Enrollment and Eligibility
Initial Enrollment (new hire)
Members are eligible to enroll in the Plan if they work for a participating employer and are a regular assigned, full-time Employee working 15 or more hours per week. This also includes Board Members or other individuals who are required to be covered by State or Federal Law, regardless of hours worked.
To enroll in the Plan, you must complete the online enrollment process within 31 calendar days after your hire date by logging into nbhp.benelogic.com.
Proof Of Eligibility Requirements
If the spouse of an eligible Employee is employed full-time and medical coverage is available under a plan offered by his/her employer, the spouse must enroll for coverage under their employer’s plan, for a least single coverage, in order to be eligible for secondary coverage under NBHP’s plan.
As part of the enrollment process, you will be required to answer the spousal questions located in the Benelogic system. If your spouse is eligible to be secondary, their primary insurance information will need to be entered in the Coordination of Benefits (COB) section of the enrollment process.
If your spouse is…
- Employed full-time but does not have access to an employer-sponsored medical plan OR
- Employed part-time.
… you will be required to have your spouse’s employer complete the Spousal Employer Verification Form. The form can be printed from either this site or from the Resource Tab in the enrollment portal and then once complete, uploaded to your Benelogic file cabinet.
Each year you have the opportunity to change plans and add or drop dependents without a Special Enrollment Event. Open enrollment occurs in the fall of each year with coverage effective January 1 of the following year.
During the designated open enrollment time period, login to the Employee portal at nbhp.benelogic.com.
When Coverage Can Be Added Or Terminated
In general you cannot change or drop your health benefits unless it is done during the plan’s annual Open Enrollment, or you experience a qualifying event and make the change within 31 days of the event.
Family Status Changes
When family status changes occur, the last thing on your mind is to update your employer. However, failure to notify your employer may cause your medical claim payments to be delayed or denied. Also, your rights to enroll in the plan or continue coverage may expire. If a change is necessary, they should be submitted in the enrollment portal via a change request. These changes may include simple things like updating an address or changing your last name, email, or phone number. This would also include Special Enrollment Events that would allow you to make plan changes, or add/delete dependents throughout the year.
Special Enrollment Events include the following:
- Death of a spouse
- Legal separation
- Birth, adoption, placement for adoption or death of a dependent
- Termination or commencement of employment of a spouse
- A dependent or spouse fail to satisfy the plan’s definition of an eligible dependent or spouse
- Loss of eligibility which includes a loss of coverage due to:
- Legal separation;
- Termination of employment, or reduction in hours of employment;
- A plan no longer offering benefits to a class of similarly situated individuals even if the plan continues to provide coverage to other individuals;
- The Employee or Dependent is covered under a Medicaid plan or under a state CHIP program, and coverage of the employee or dependent under such plan/program is terminated as a result of loss of eligibility for such coverage.
Proof of the Event must be uploaded to the Benelogic file cabinet before a change request will be approved in the system.
Remember that your health plan allows you to have your premiums deducted pre-tax.

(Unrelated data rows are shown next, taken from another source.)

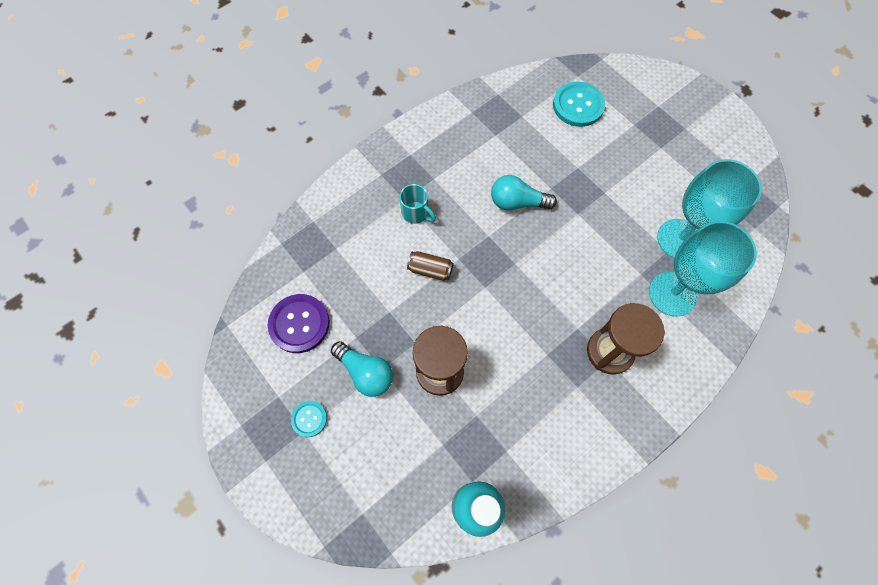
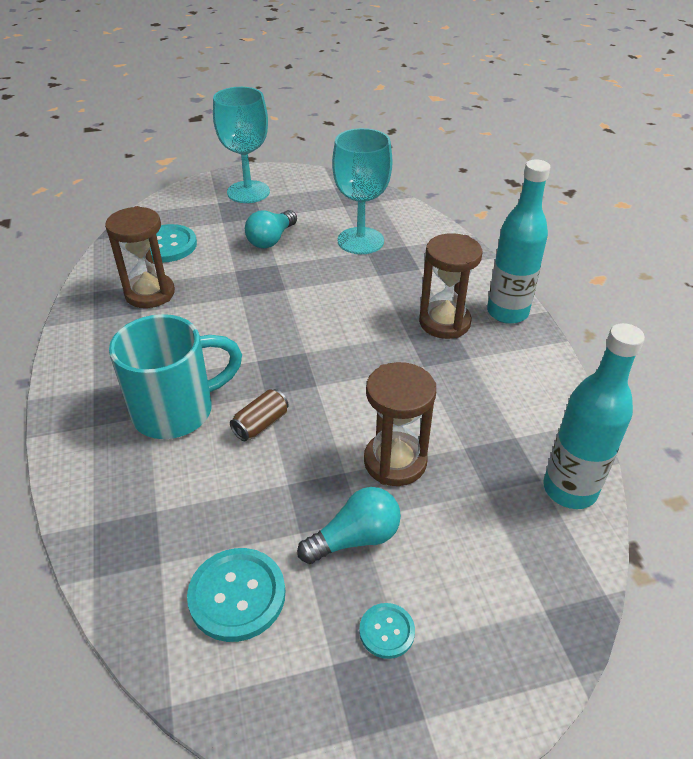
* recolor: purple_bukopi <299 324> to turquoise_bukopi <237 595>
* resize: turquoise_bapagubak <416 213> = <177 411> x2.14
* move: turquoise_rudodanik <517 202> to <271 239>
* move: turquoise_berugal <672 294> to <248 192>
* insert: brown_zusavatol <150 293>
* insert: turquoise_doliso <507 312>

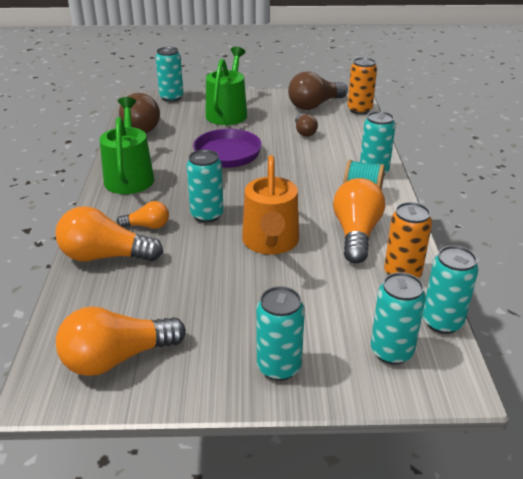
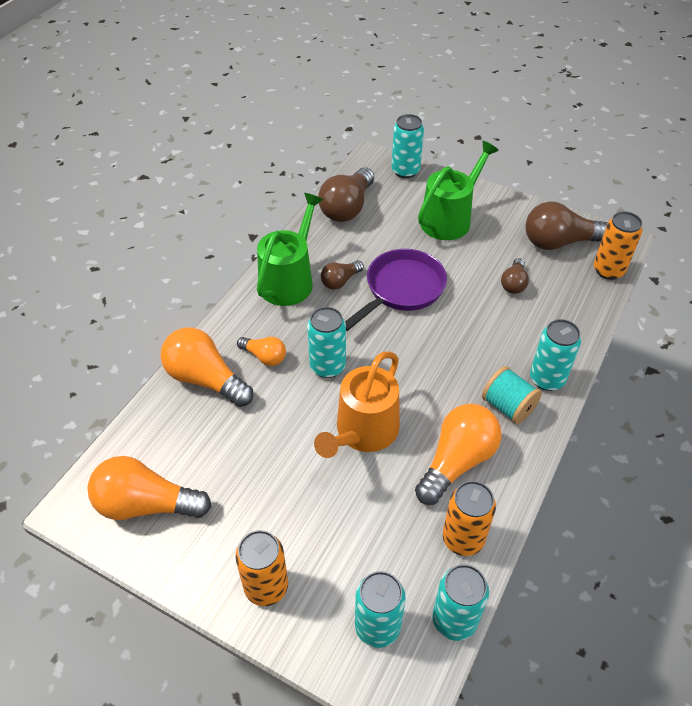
* recolor: turquoise_gemigak <279 367> to orange_gemigak <266 587>
* insert: brown_rudodanik <340 281>

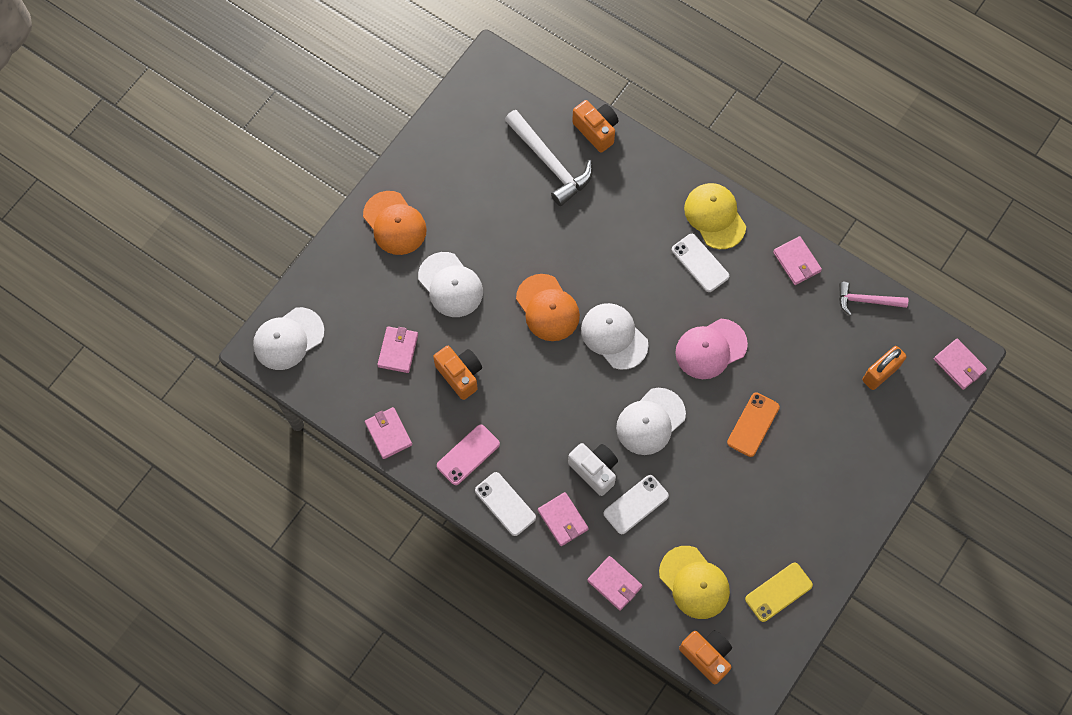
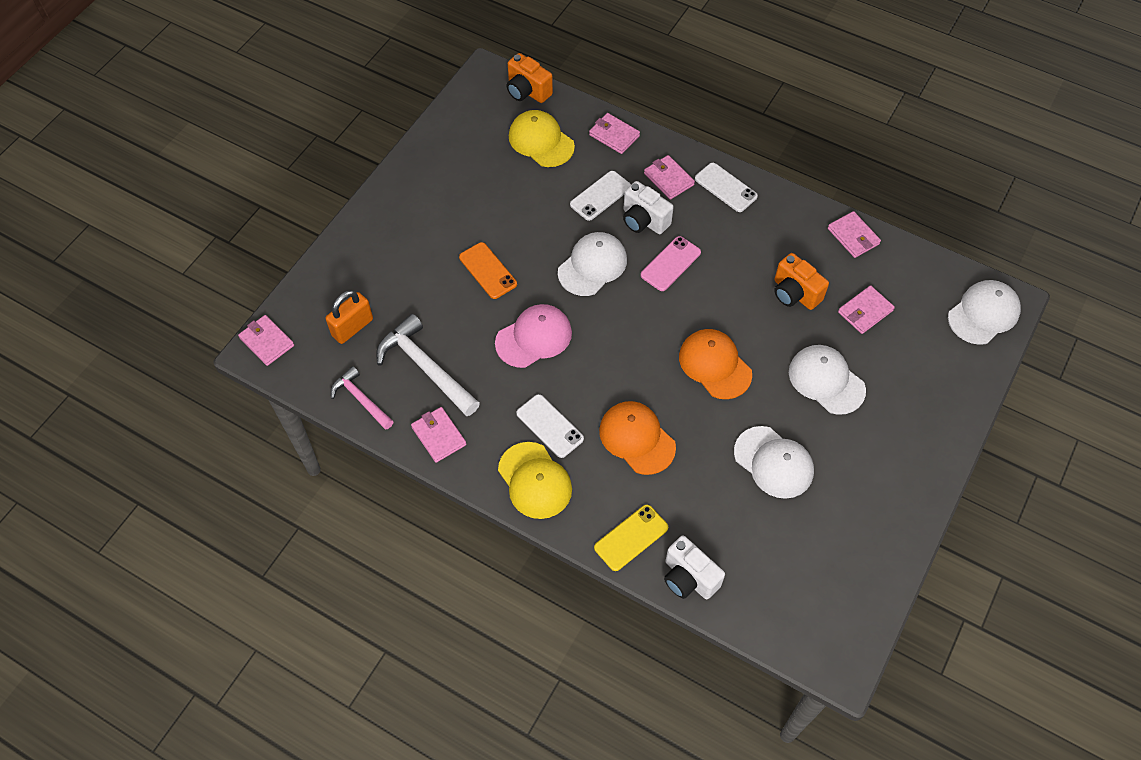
* move: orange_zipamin <394 223> to <637 438>
* rotate: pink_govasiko <398 350> = <865 311> 45 degrees clockwise
* move: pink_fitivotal <468 455> to <670 264>
* move: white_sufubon <549 163> to <426 367>
* recolor: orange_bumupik <596 130> to white_bumupik <689 578>
* move: white_zipamin <614 336> to <773 462>
* rotate: orange_fitivotal <753 424> = <488 270> 60 degrees counterclockwise
* move: yellow_fitivotal <778 592> to <631 537>
* rotate: pink_sufubon <866 301> = <361 399> 135 degrees counterclockwise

As a result the plan is considered a “cafeteria plan”, and is subject to IRS cafeteria plan regulations. Under these regulations employees cannot drop coverage at any time unless it is during the plan’s open enrollment period or within 31 days of a status change or Special Enrollment Event.
Special provision: Newborns are covered at the moment of birth ONLY if you enroll your new baby in the plan within 60 days immediately following birth. Claims will be denied if you do not enroll your new baby in the plan.